The fourth widely accepted principle is that data be accurate and secure. To assure data integrity, collectors must take reasonable steps, such as using only reputable sources of data and cross-referencing data against multiple sources, providing consumer access to data, and destroying untimely data or converting it to anonymous form.
Security involves both managerial and technical measures to protect against loss and the unauthorized access, destruction, use, or disclosure of the data. Managerial measures include internal organizational measures that limit access to data and ensure that those individuals with access do not utilize the data for unauthorized purposes.
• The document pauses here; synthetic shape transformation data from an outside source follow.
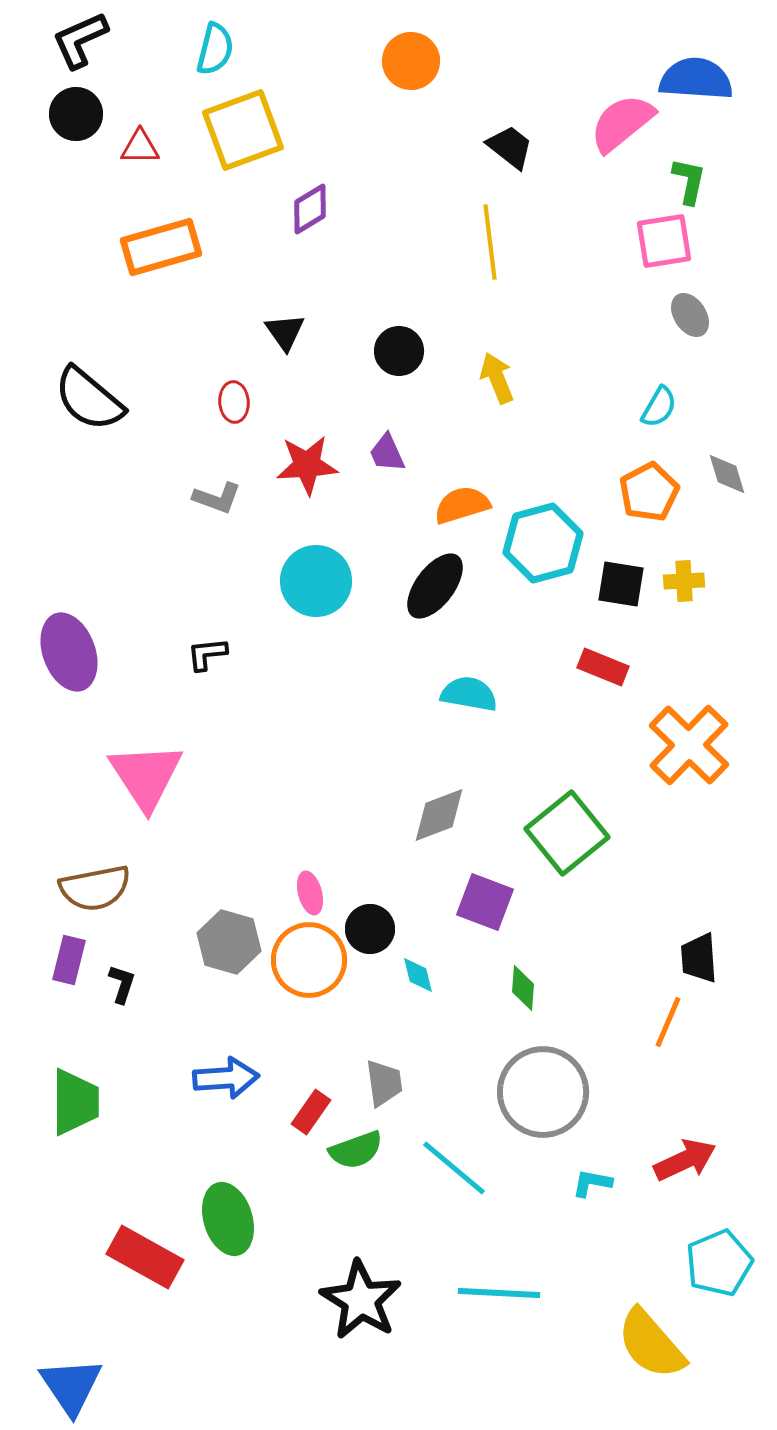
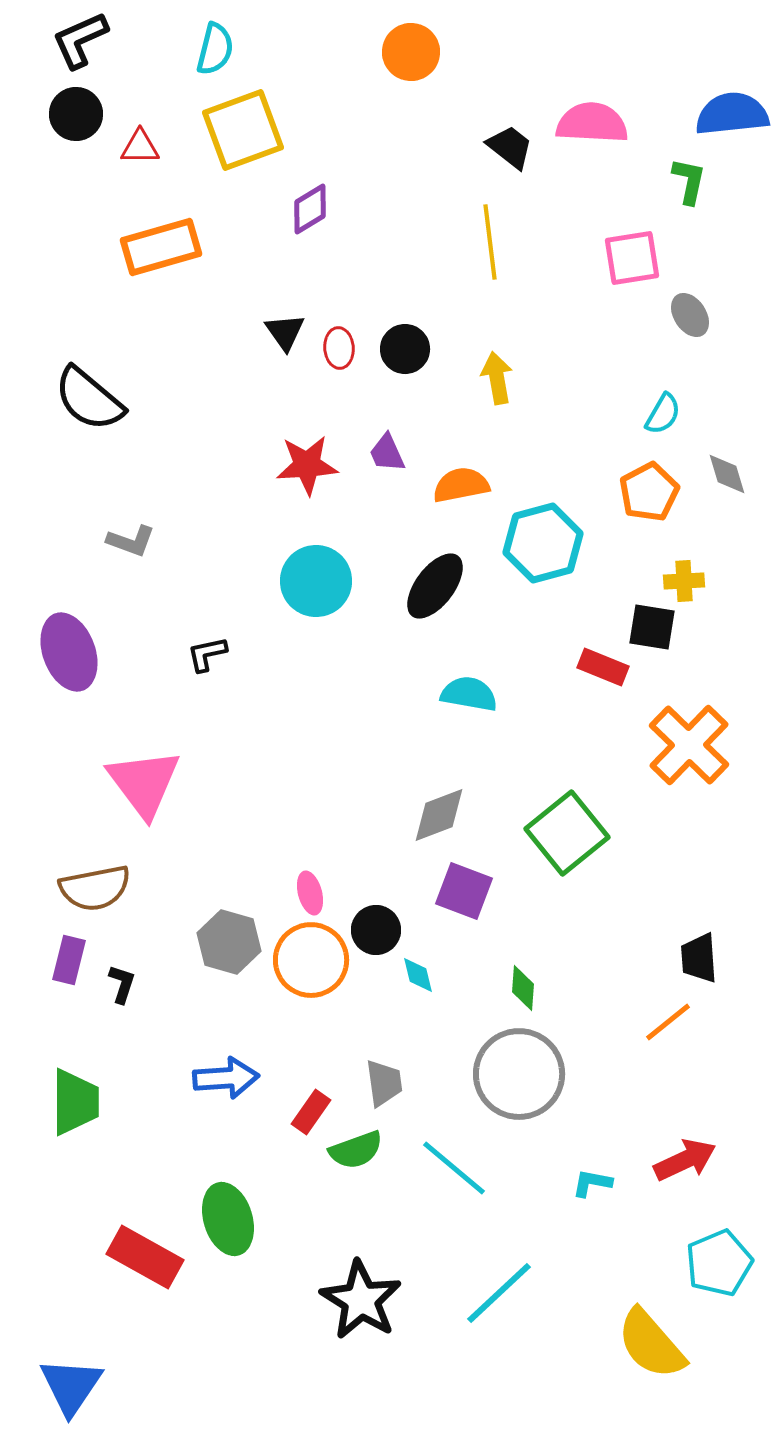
orange circle at (411, 61): moved 9 px up
blue semicircle at (696, 79): moved 36 px right, 35 px down; rotated 10 degrees counterclockwise
pink semicircle at (622, 123): moved 30 px left; rotated 42 degrees clockwise
pink square at (664, 241): moved 32 px left, 17 px down
black circle at (399, 351): moved 6 px right, 2 px up
yellow arrow at (497, 378): rotated 12 degrees clockwise
red ellipse at (234, 402): moved 105 px right, 54 px up
cyan semicircle at (659, 407): moved 4 px right, 7 px down
gray L-shape at (217, 498): moved 86 px left, 43 px down
orange semicircle at (462, 505): moved 1 px left, 20 px up; rotated 6 degrees clockwise
black square at (621, 584): moved 31 px right, 43 px down
black L-shape at (207, 654): rotated 6 degrees counterclockwise
pink triangle at (146, 776): moved 2 px left, 7 px down; rotated 4 degrees counterclockwise
purple square at (485, 902): moved 21 px left, 11 px up
black circle at (370, 929): moved 6 px right, 1 px down
orange circle at (309, 960): moved 2 px right
orange line at (668, 1022): rotated 28 degrees clockwise
gray circle at (543, 1092): moved 24 px left, 18 px up
cyan line at (499, 1293): rotated 46 degrees counterclockwise
blue triangle at (71, 1386): rotated 8 degrees clockwise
Technical security measures to prevent unauthorized access include encryption in the transmission and storage of data; limits on access through use of passwords; and the storage of data on secure servers or computers that are inaccessible by modem.
It is generally agreed that the core principles of privacy protection can only be effective if there is a mechanism in place to enforce them. Absent an enforcement and redress mechanism, a fair information practice code is merely suggestive rather than prescriptive, and does not ensure compliance with core fair information practice principles.
The Fair Information Principles as put into Canadian Law
Klik hier voor de bron.
These principles are usually referred to as “fair information principles”.
They are included in the Personal Information Protection and Electronic Documents Act (PIPEDA), Canada’s private-sector privacy law, and called "Privacy Principles".
Principle 1 — Accountability
An organization is responsible for personal information under its control and shall designate an individual or individuals who are accountable for the organization’s compliance with the following principles.
Principle 2 — Identifying Purposes
The purposes for which personal information is collected shall be identified by the organization at or before the time the information is collected.
Principle 3 — Consent
The knowledge and consent of the individual are required for the collection, use, or disclosure of personal information, except where inappropriate.
Principle 4 — Limiting Collection
The collection of personal information shall be limited to that which is necessary for the purposes identified by the organization. Information shall be collected by fair and lawful means.
Principle 5 — Limiting Use, Disclosure, and Retention
Personal information shall not be used or disclosed for purposes other than those for which it was collected, except with the consent of the individual or as required by law. Personal information shall be retained only as long as necessary for the fulfilment of those purposes.
Principle 6 — Accuracy
Personal information shall be as accurate, complete, and up-to-date as is necessary for the purposes for which it is to be used.
Principle 7 — Safeguards
Personal information shall be protected by security safeguards appropriate to the sensitivity of the information.
Principle 8 — Openness
An organization shall make readily available to individuals specific information about its policies and practices relating to the management of personal information.
Principle 9 — Individual Access
Upon request, an individual shall be informed of the existence, use, and disclosure of his or her personal information and shall be given access to that information. An individual shall be able to challenge the accuracy and completeness of the information and have it amended as appropriate.
Principle 10 — Challenging Compliance
An individual shall be able to address a challenge concerning compliance with the above principles to the designated individual or individuals accountable for the organization’s compliance.